BENGALURU: Civil engineers in Karnataka are sounding an alarm over the Union government’s move to weaken the National Building Code (NBC), branding it a “dangerous dilution driven by ‘ease of doing business’ pressure, and vested interests”.
Members of the Karnataka Professional Civil Engineers’ Consortium, representing nearly 5,00,000 engineers, call the NBC a “sacrosanct” pillar of construction safety, quality and sustainability.
They warn that tampering with it risks public lives, structural failures and chaotic urban development. “The Union government’s push, influenced by businesses and non-engineering lobbies, aims to delete key chapters under the guise of deregulation,” they said.
“This would erase decades of expert wisdom, jeopardising safe, sustainable buildings in a sector contributing over 24 per cent to India’s GDP and employing millions.”
Engineering experts TS Rajgopalan, KR Srinath and Shrikant S Channal explained the “dilution” as removing “redundant regulations” to attract investment and align with Viksit Bharat 2047 goals. It targets the NBC’s framework covering administration, professional competence, design, construction and safety. “It’s essential technical knowledge for safe buildings,” they said.

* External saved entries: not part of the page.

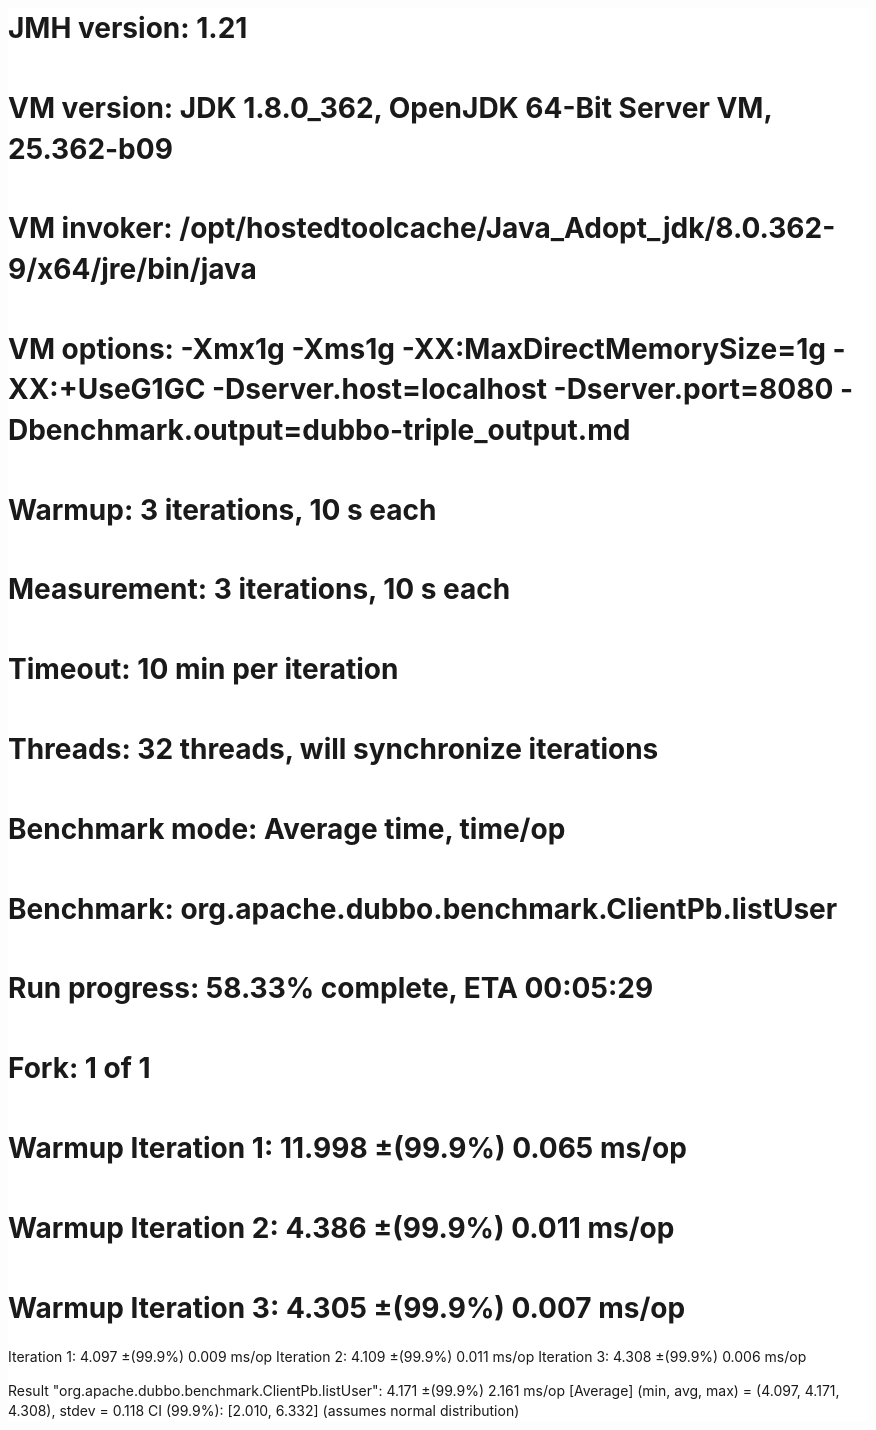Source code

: 
# JMH version: 1.21
# VM version: JDK 1.8.0_362, OpenJDK 64-Bit Server VM, 25.362-b09
# VM invoker: /opt/hostedtoolcache/Java_Adopt_jdk/8.0.362-9/x64/jre/bin/java
# VM options: -Xmx1g -Xms1g -XX:MaxDirectMemorySize=1g -XX:+UseG1GC -Dserver.host=localhost -Dserver.port=8080 -Dbenchmark.output=dubbo-triple_output.md
# Warmup: 3 iterations, 10 s each
# Measurement: 3 iterations, 10 s each
# Timeout: 10 min per iteration
# Threads: 32 threads, will synchronize iterations
# Benchmark mode: Average time, time/op
# Benchmark: org.apache.dubbo.benchmark.ClientPb.listUser

# Run progress: 58.33% complete, ETA 00:05:29
# Fork: 1 of 1
# Warmup Iteration   1: 11.998 ±(99.9%) 0.065 ms/op
# Warmup Iteration   2: 4.386 ±(99.9%) 0.011 ms/op
# Warmup Iteration   3: 4.305 ±(99.9%) 0.007 ms/op
Iteration   1: 4.097 ±(99.9%) 0.009 ms/op
Iteration   2: 4.109 ±(99.9%) 0.011 ms/op
Iteration   3: 4.308 ±(99.9%) 0.006 ms/op


Result "org.apache.dubbo.benchmark.ClientPb.listUser":
  4.171 ±(99.9%) 2.161 ms/op [Average]
  (min, avg, max) = (4.097, 4.171, 4.308), stdev = 0.118
  CI (99.9%): [2.010, 6.332] (assumes normal distribution)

The process lacks transparency, bypassing domain experts for financial and legal consultants, say critics. Consortium members are lobbying with parliamentarians, ministers and officials, rallying professionals and sending warnings via media and social platforms to halt the changes. “Ease of business must not mean ease of catastrophe,” they said.
As India aspires to the goal of Viksit Bharat by 2047, the experts demand that the government rethink amendments and preserve the NBC’s integrity for long-term public welfare.